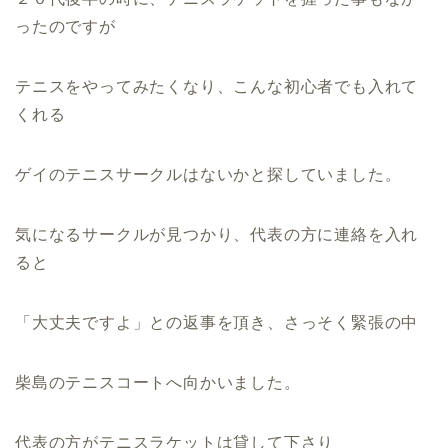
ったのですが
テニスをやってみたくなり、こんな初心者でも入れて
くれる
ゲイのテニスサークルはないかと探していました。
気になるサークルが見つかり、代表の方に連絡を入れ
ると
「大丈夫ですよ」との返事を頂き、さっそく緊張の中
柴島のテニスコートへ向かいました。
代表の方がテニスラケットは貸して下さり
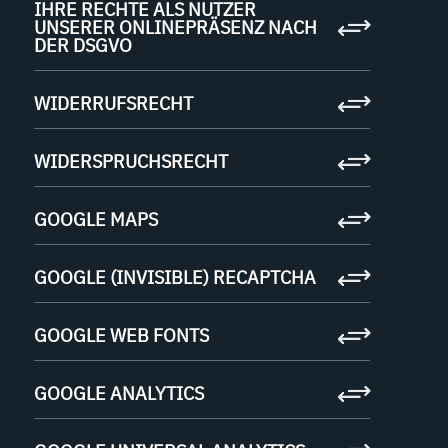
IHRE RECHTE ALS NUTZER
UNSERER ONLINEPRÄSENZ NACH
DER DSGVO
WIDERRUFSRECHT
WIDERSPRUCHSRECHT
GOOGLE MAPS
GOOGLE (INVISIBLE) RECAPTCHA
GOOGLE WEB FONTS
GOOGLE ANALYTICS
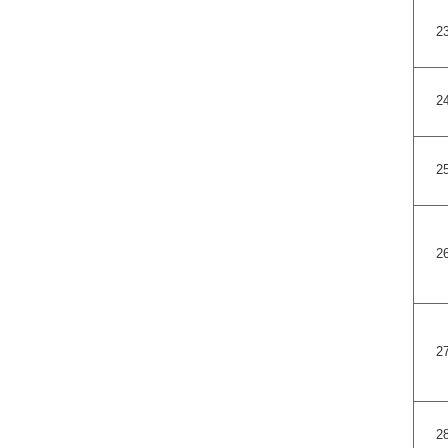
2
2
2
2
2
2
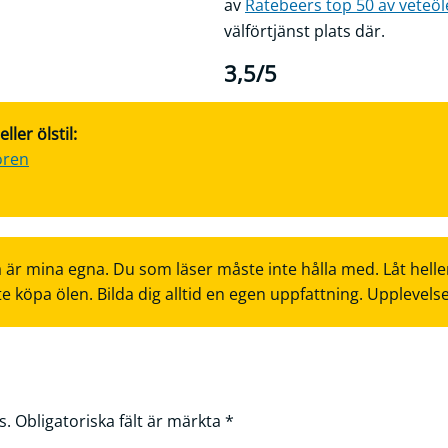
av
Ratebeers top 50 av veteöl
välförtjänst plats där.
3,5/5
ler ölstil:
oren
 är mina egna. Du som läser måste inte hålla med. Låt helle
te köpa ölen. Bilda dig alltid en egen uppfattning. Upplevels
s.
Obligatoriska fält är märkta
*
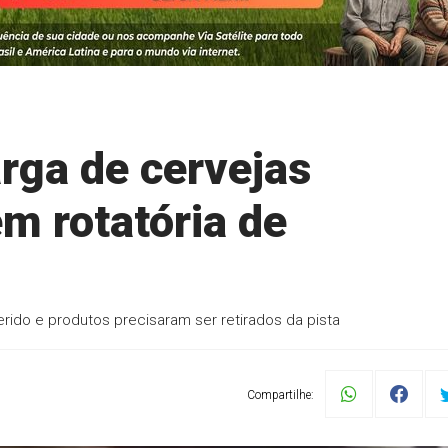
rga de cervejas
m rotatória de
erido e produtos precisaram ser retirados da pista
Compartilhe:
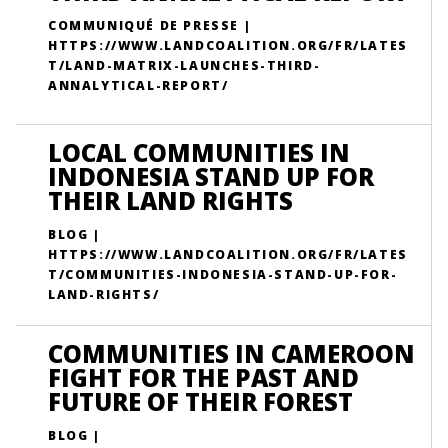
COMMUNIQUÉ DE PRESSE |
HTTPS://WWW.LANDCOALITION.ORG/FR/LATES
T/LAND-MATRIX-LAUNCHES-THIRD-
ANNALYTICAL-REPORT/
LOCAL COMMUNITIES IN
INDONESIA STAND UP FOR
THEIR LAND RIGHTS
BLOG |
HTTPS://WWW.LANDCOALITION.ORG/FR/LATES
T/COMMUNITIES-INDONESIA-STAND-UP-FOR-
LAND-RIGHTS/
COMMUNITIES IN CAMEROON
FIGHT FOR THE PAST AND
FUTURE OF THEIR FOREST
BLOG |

...

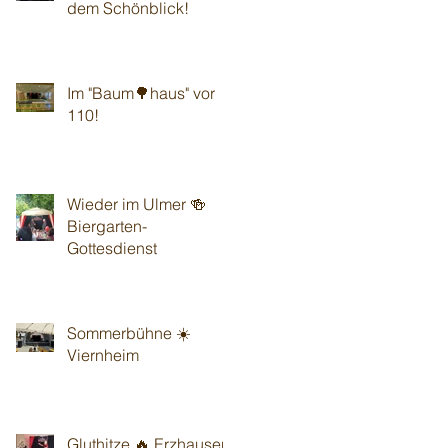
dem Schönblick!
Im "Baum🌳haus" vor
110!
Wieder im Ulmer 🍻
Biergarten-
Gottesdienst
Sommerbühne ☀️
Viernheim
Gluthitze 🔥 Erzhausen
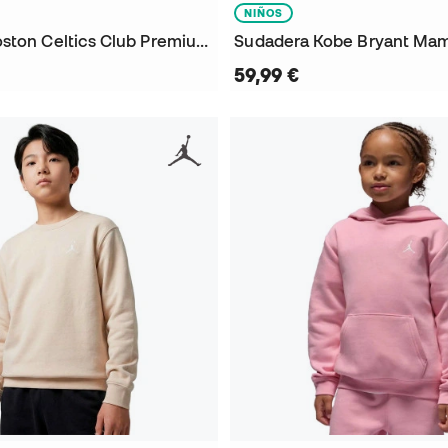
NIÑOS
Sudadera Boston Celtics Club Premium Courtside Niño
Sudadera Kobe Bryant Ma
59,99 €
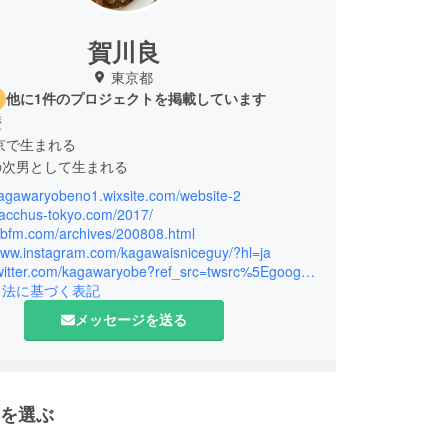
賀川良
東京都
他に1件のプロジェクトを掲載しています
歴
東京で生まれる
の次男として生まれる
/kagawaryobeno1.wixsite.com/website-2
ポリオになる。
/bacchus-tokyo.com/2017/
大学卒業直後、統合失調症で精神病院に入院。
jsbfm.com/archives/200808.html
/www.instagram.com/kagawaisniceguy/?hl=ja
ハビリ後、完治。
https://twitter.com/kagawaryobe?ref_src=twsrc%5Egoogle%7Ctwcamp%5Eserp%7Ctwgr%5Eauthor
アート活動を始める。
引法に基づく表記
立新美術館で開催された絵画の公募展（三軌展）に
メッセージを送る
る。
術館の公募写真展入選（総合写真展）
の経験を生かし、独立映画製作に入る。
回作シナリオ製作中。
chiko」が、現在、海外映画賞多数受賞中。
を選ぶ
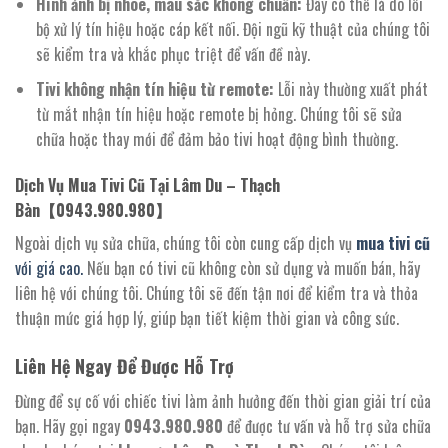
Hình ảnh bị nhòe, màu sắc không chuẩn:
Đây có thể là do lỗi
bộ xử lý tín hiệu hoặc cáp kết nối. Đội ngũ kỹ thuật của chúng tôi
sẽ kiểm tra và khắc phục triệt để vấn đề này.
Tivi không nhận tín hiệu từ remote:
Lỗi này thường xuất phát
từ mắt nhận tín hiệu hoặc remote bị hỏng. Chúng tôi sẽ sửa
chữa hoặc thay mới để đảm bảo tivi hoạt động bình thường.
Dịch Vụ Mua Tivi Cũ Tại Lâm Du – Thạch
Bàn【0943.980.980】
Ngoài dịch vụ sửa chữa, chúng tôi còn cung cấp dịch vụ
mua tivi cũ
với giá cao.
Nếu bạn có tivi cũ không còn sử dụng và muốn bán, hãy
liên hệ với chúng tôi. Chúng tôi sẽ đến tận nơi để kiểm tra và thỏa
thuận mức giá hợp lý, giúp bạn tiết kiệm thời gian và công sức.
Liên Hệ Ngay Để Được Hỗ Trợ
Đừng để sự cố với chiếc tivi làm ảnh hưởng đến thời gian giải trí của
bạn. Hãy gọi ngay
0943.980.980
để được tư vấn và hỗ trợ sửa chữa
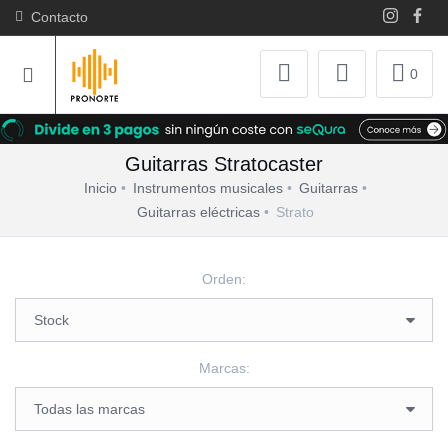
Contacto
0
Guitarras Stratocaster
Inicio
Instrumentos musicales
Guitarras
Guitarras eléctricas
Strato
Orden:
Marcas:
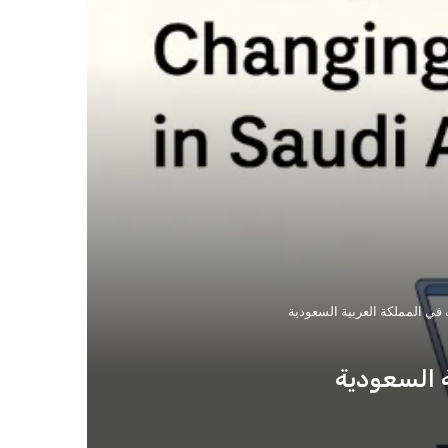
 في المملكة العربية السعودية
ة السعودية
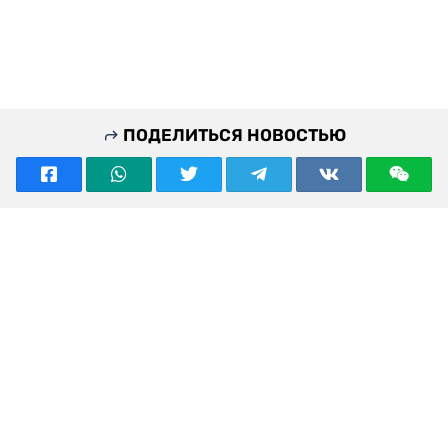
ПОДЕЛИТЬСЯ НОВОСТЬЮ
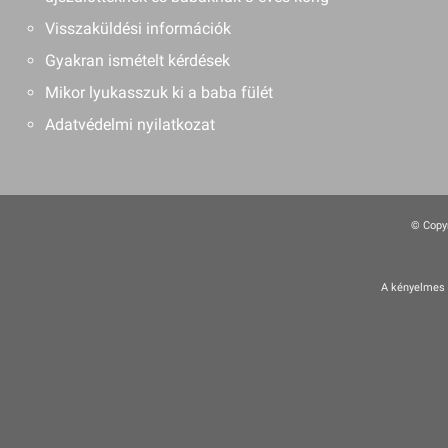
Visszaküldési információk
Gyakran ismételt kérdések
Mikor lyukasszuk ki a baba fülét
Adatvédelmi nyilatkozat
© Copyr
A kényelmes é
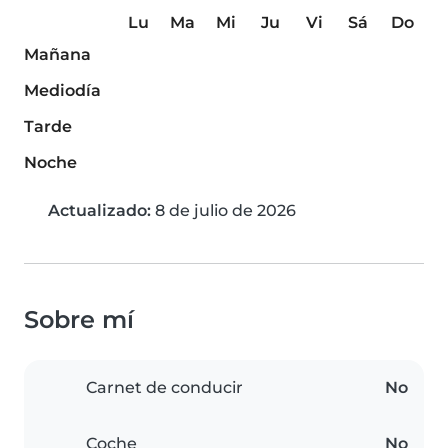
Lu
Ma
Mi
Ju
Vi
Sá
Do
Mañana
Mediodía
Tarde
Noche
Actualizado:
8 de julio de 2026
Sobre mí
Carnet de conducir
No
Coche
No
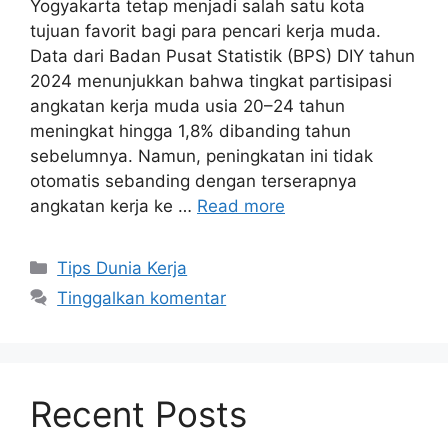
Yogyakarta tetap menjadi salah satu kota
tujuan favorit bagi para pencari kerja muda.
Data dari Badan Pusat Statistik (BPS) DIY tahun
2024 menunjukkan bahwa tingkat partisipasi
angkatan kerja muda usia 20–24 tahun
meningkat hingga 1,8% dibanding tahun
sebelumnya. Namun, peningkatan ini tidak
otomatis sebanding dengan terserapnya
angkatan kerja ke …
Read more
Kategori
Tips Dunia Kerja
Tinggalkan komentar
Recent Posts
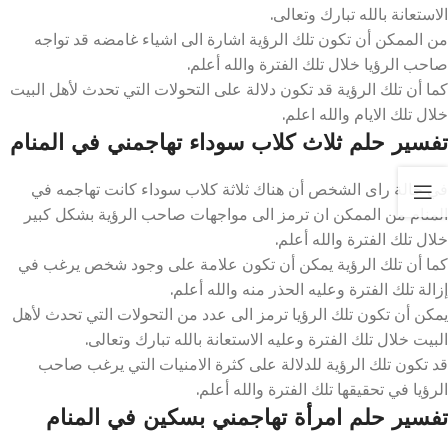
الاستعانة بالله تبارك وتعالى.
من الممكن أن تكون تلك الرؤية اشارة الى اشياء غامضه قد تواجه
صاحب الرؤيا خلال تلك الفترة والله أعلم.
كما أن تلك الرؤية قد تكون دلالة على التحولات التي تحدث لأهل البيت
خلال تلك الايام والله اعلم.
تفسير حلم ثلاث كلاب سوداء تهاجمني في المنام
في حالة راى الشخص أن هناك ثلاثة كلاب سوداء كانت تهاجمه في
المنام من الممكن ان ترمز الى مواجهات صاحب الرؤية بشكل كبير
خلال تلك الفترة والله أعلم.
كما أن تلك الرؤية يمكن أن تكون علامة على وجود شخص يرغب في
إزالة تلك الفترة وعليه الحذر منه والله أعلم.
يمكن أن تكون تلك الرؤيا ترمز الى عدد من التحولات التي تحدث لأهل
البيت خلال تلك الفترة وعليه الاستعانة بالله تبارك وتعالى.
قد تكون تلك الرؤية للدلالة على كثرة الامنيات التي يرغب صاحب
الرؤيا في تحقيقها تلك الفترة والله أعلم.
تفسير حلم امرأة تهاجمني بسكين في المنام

...

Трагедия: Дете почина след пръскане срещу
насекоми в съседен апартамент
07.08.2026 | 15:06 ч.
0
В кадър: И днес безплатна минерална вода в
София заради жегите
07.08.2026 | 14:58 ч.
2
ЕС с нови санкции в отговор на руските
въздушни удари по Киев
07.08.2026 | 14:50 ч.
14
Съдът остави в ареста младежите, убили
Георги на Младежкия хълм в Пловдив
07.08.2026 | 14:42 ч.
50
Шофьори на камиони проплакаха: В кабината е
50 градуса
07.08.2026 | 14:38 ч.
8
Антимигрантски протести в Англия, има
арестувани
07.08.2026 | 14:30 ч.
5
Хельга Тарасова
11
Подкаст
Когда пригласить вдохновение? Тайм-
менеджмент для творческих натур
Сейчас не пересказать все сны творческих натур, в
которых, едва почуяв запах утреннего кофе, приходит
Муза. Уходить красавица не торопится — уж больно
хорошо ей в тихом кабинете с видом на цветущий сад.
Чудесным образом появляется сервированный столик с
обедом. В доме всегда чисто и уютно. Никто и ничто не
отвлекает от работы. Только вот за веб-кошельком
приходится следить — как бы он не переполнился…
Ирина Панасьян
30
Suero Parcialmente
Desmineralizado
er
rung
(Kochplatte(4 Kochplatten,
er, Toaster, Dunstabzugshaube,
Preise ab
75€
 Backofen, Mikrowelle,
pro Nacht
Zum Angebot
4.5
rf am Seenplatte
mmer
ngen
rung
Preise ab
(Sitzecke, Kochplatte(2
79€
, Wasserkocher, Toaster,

**WHAT YOU NEED TO DO**
Render the lines of the records from the one containing "Трагедия: Дете почина след пръскане срещу" through the one containing "отвлекает от работы.", both included, as a JSON list of strings with one string per line, leaving out blank lines.

**ANSWER FOR THE TASK**
[
  "Трагедия: Дете почина след пръскане срещу",
  "насекоми в съседен апартамент",
  "07.08.2026 | 15:06 ч.",
  "0",
  "В кадър: И днес безплатна минерална вода в",
  "София заради жегите",
  "07.08.2026 | 14:58 ч.",
  "2",
  "ЕС с нови санкции в отговор на руските",
  "въздушни удари по Киев",
  "07.08.2026 | 14:50 ч.",
  "14",
  "Съдът остави в ареста младежите, убили",
  "Георги на Младежкия хълм в Пловдив",
  "07.08.2026 | 14:42 ч.",
  "50",
  "Шофьори на камиони проплакаха: В кабината е",
  "50 градуса",
  "07.08.2026 | 14:38 ч.",
  "8",
  "Антимигрантски протести в Англия, има",
  "арестувани",
  "07.08.2026 | 14:30 ч.",
  "5",
  "Хельга Тарасова",
  "11",
  "Подкаст",
  "Когда пригласить вдохновение? Тайм-",
  "менеджмент для творческих натур",
  "Сейчас не пересказать все сны творческих натур, в",
  "которых, едва почуяв запах утреннего кофе, приходит",
  "Муза. Уходить красавица не торопится — уж больно",
  "хорошо ей в тихом кабинете с видом на цветущий сад.",
  "Чудесным образом появляется сервированный столик с",
  "обедом. В доме всегда чисто и уютно. Никто и ничто не",
  "отвлекает от работы. Только вот за веб-кошельком"
]